Amérindiens
Des découvertes archéologiques récentes feraient remonter les premières migrations à plus de 40.000 ans. Venant de Sibérie, elles auraient traversé le détroit de Béring et, après la disparition des masses glaciaires d’Amérique du Nord, auraient pu continuer la colonisation du nouveau continent. D’autres théories parlent de peuples océaniens ayant traversé l'océan Pacifique ou encore de peuples européens. Les Amérindiens, quant à eux, s'appuyant sur leur tradition orale, soutiennent que leurs ancêtres ont toujours habité sur le continent.

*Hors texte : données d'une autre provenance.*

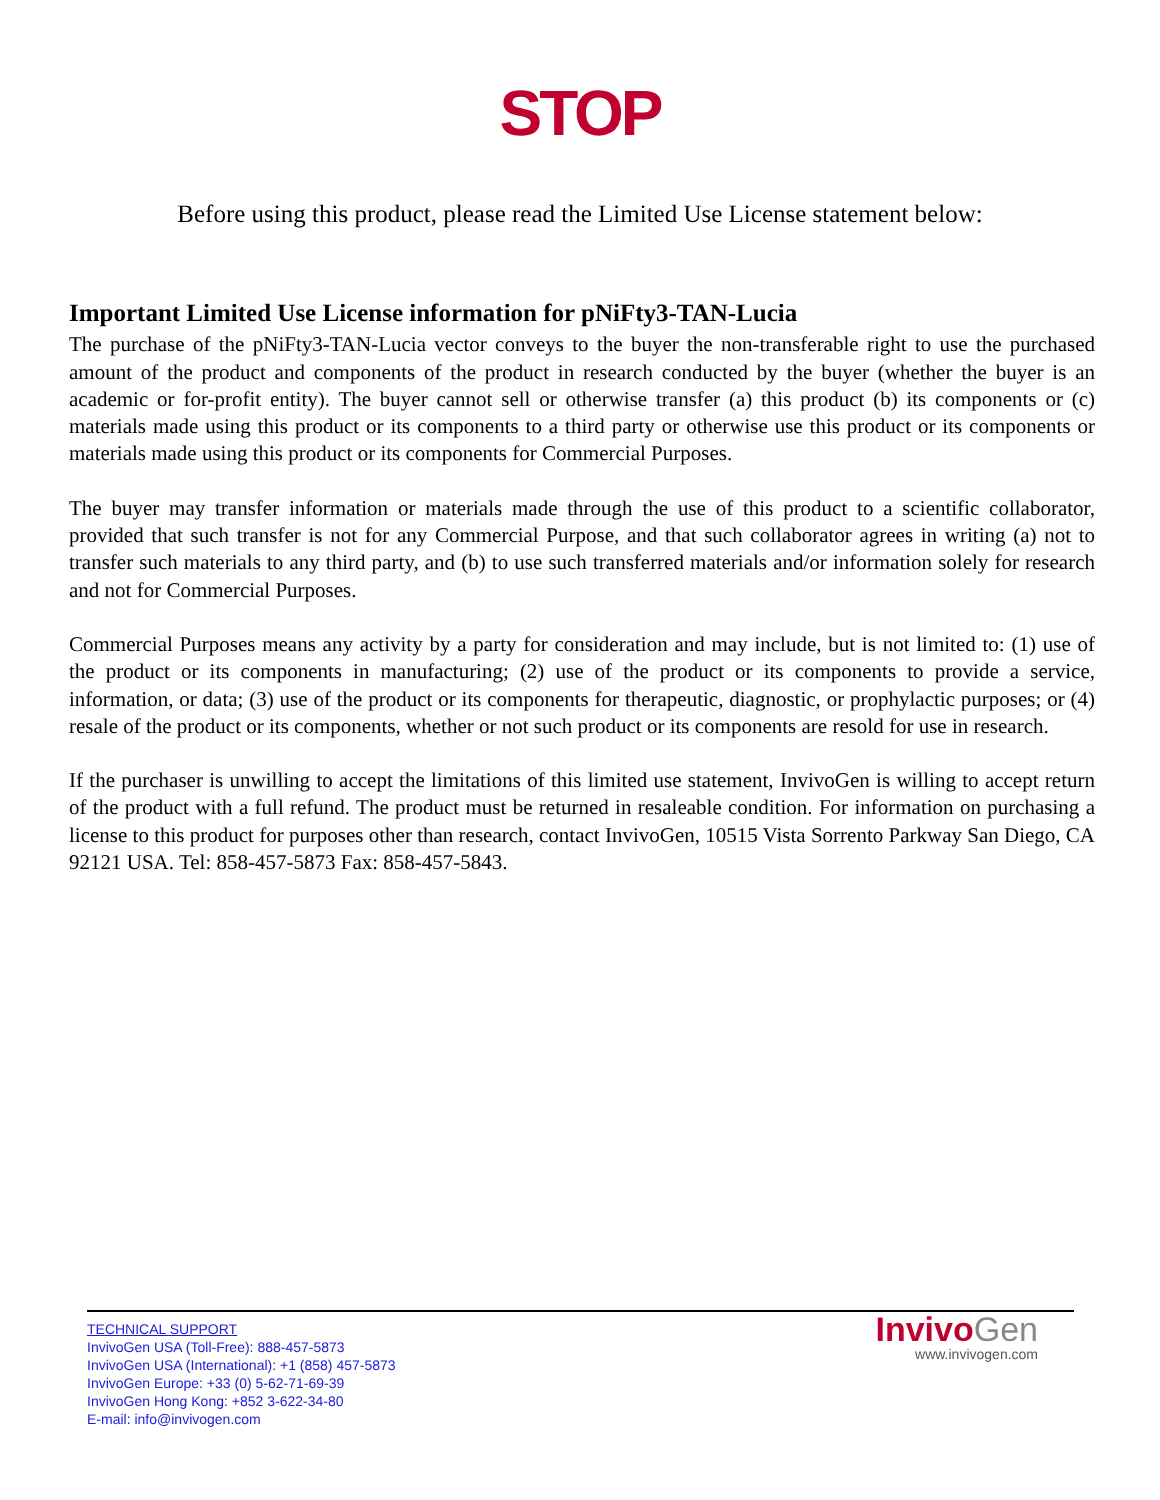STOP
Before using this product, please read the Limited Use License statement below:
Important Limited Use License information for pNiFty3-TAN-Lucia
The purchase of the pNiFty3-TAN-Lucia vector conveys to the buyer the non-transferable right to use the purchased amount of the product and components of the product in research conducted by the buyer (whether the buyer is an academic or for-profit entity). The buyer cannot sell or otherwise transfer (a) this product (b) its components or (c) materials made using this product or its components to a third party or otherwise use this product or its components or materials made using this product or its components for Commercial Purposes.
The buyer may transfer information or materials made through the use of this product to a scientific collaborator, provided that such transfer is not for any Commercial Purpose, and that such collaborator agrees in writing (a) not to transfer such materials to any third party, and (b) to use such transferred materials and/or information solely for research and not for Commercial Purposes.
Commercial Purposes means any activity by a party for consideration and may include, but is not limited to: (1) use of the product or its components in manufacturing; (2) use of the product or its components to provide a service, information, or data; (3) use of the product or its components for therapeutic, diagnostic, or prophylactic purposes; or (4) resale of the product or its components, whether or not such product or its components are resold for use in research.
If the purchaser is unwilling to accept the limitations of this limited use statement, InvivoGen is willing to accept return of the product with a full refund. The product must be returned in resaleable condition. For information on purchasing a license to this product for purposes other than research, contact InvivoGen, 10515 Vista Sorrento Parkway San Diego, CA 92121 USA. Tel: 858-457-5873 Fax: 858-457-5843.
TECHNICAL SUPPORT
InvivoGen USA (Toll-Free): 888-457-5873
InvivoGen USA (International): +1 (858) 457-5873
InvivoGen Europe: +33 (0) 5-62-71-69-39
InvivoGen Hong Kong: +852 3-622-34-80
E-mail: info@invivogen.com
Invivo Gen
www.invivogen.com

Quoi qu'il en soit, la diversité des milieux naturels du continent a engendré des cultures très différentes. Mais, à partir de 1492, l'arrivée des Européens bouleverse la vie des peuples autochtones d'Amérique et beaucoup ont totalement disparu, déportés, acculturés et, pour certains, réduits en esclavage. Selon Hans Köning dans Petite histoire de la conquête de l'Amérique, les populations autochtones auraient été décimées à hauteur de 85 % entre 1492 et 1700 – dans l’hypothèse la moins dramatique. On comprend pourquoi les plaies sont malheureusement encore ouvertes, d’autant que, pour certains, l’histoire n’est pas si ancienne : le massacre de Wounded Knee, marquant la fin de la lutte armée des Etats-Unis contre les Amérindiens, ne date que de 1890. Et la violence, le racisme et le mépris encore présents ne permettent pas vraiment de faire une croix sur ce passé sanglant et douloureux...

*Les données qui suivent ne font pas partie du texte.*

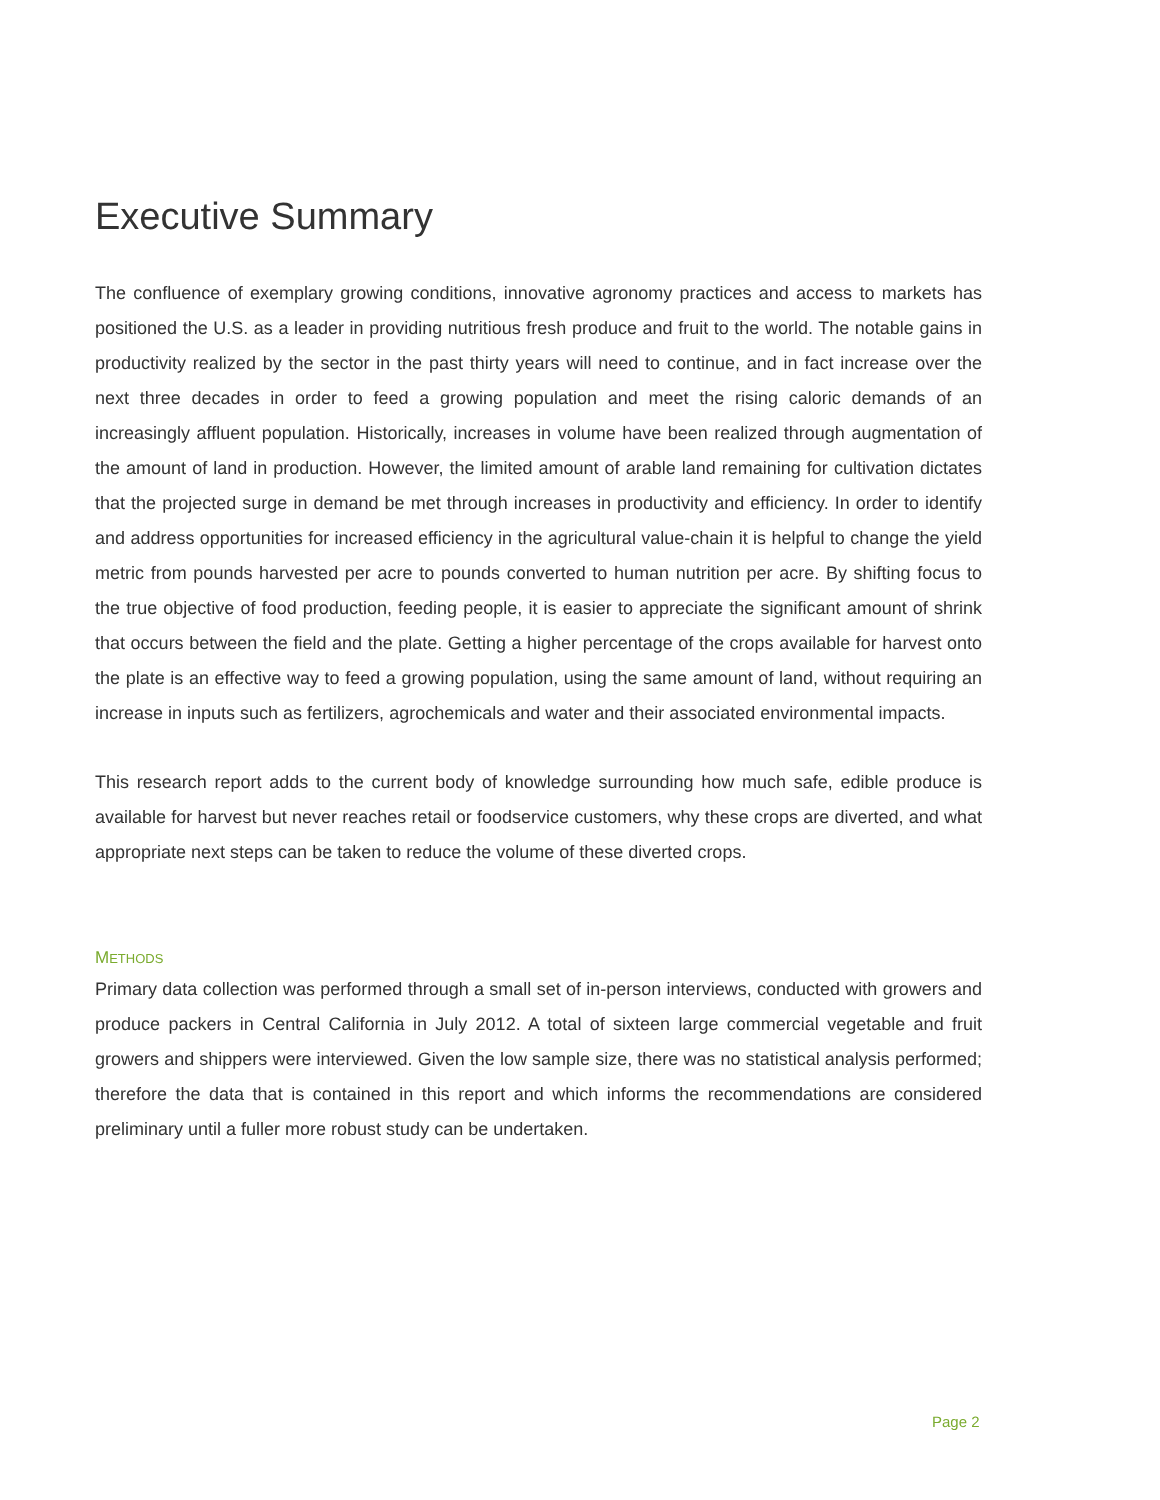Executive Summary
The confluence of exemplary growing conditions, innovative agronomy practices and access to markets has positioned the U.S. as a leader in providing nutritious fresh produce and fruit to the world. The notable gains in productivity realized by the sector in the past thirty years will need to continue, and in fact increase over the next three decades in order to feed a growing population and meet the rising caloric demands of an increasingly affluent population. Historically, increases in volume have been realized through augmentation of the amount of land in production. However, the limited amount of arable land remaining for cultivation dictates that the projected surge in demand be met through increases in productivity and efficiency. In order to identify and address opportunities for increased efficiency in the agricultural value-chain it is helpful to change the yield metric from pounds harvested per acre to pounds converted to human nutrition per acre. By shifting focus to the true objective of food production, feeding people, it is easier to appreciate the significant amount of shrink that occurs between the field and the plate. Getting a higher percentage of the crops available for harvest onto the plate is an effective way to feed a growing population, using the same amount of land, without requiring an increase in inputs such as fertilizers, agrochemicals and water and their associated environmental impacts.
This research report adds to the current body of knowledge surrounding how much safe, edible produce is available for harvest but never reaches retail or foodservice customers, why these crops are diverted, and what appropriate next steps can be taken to reduce the volume of these diverted crops.
METHODS
Primary data collection was performed through a small set of in-person interviews, conducted with growers and produce packers in Central California in July 2012. A total of sixteen large commercial vegetable and fruit growers and shippers were interviewed. Given the low sample size, there was no statistical analysis performed; therefore the data that is contained in this report and which informs the recommendations are considered preliminary until a fuller more robust study can be undertaken.
Page 2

Sur la terminologie, lire l'article en ligne « De l'usage des termes "indigène" et "autochtone" » : http://delaplumealecran.org/pdf/IndigeneAutochtone.pdf
Les termes « Amérindiens », « Indiens d’Amérique », « Premières Nations » sont utilisés pour désigner spécifiquement les premiers occupants du continent américain. Il convient de noter qu'au Canada, le terme d'autochtones englobe à la fois les Premières Nations (Amérindiens), les Inuits et les Métis (descendants de l'union de colons européens avec des Amérindiens).
Une très grande diversité de peuples et cultures
On estime à 50 millions le nombre d'Amérindiens aujourd'hui dont 5,2 millions aux États-Unis (recensement de 2010, soit 1,7 % de la population totale pour 566 tribus reconnues fédéralement) et 1,4 million au Canada (recensement de 2011, soit 4,3 % de la population totale pour 50 nations). En Amérique du Sud et centrale, on évalue à 670 le nombre de peuples autochtones différents, dont 102 vivent en Colombie.
Les pays d'Amérique du Sud à plus forte proportion de population autochtone sont le Guatemala, la Bolivie, l’Équateur et le Pérou. Mais c’est au Mexique que l’on compte le plus grand nombre d’Amérindiens (environ treize millions d'après le recensement de 2005), même s’ils ne représentent que le dixième de la population nationale. Tous les autres pays comptent des minorités indiennes plus ou moins importantes.
Depuis une cinquantaine d’années, la plupart des peuples autochtones des Amériques connaissent une forte expansion démographique (par exemple 39 % de croissance aux Etats-Unis entre 2000 et 2010) et une renaissance qui s’accompagnent de profondes transformations. Les Amérindiens sont de plus en plus nombreux dans les villes (78 % de la population autochtone est urbaine aux Etats-Unis, 53 % au Canada), exerçant des activités variées, reconstruisant et transformant sans cesse leur identité.
De soulèvements en victoires...(note)
note : Le texte de ce paragraphe est adapté de la préface du livre de Hans Köning, Petite histoire de la conquête des Amériques, rédigée par Sophie Gergaud. Best-seller écrit en 1992 et paru pour la première fois en France en 2010, ce livre raconte la tragique histoire de la conquête d’un continent, l’Amérique, et de l’implacable dévastation des cultures et des peuples qui y vivaient. C’est aussi, de fait, le récit de leurs résistances, de Túpac Amaru à l’American Indian Movement.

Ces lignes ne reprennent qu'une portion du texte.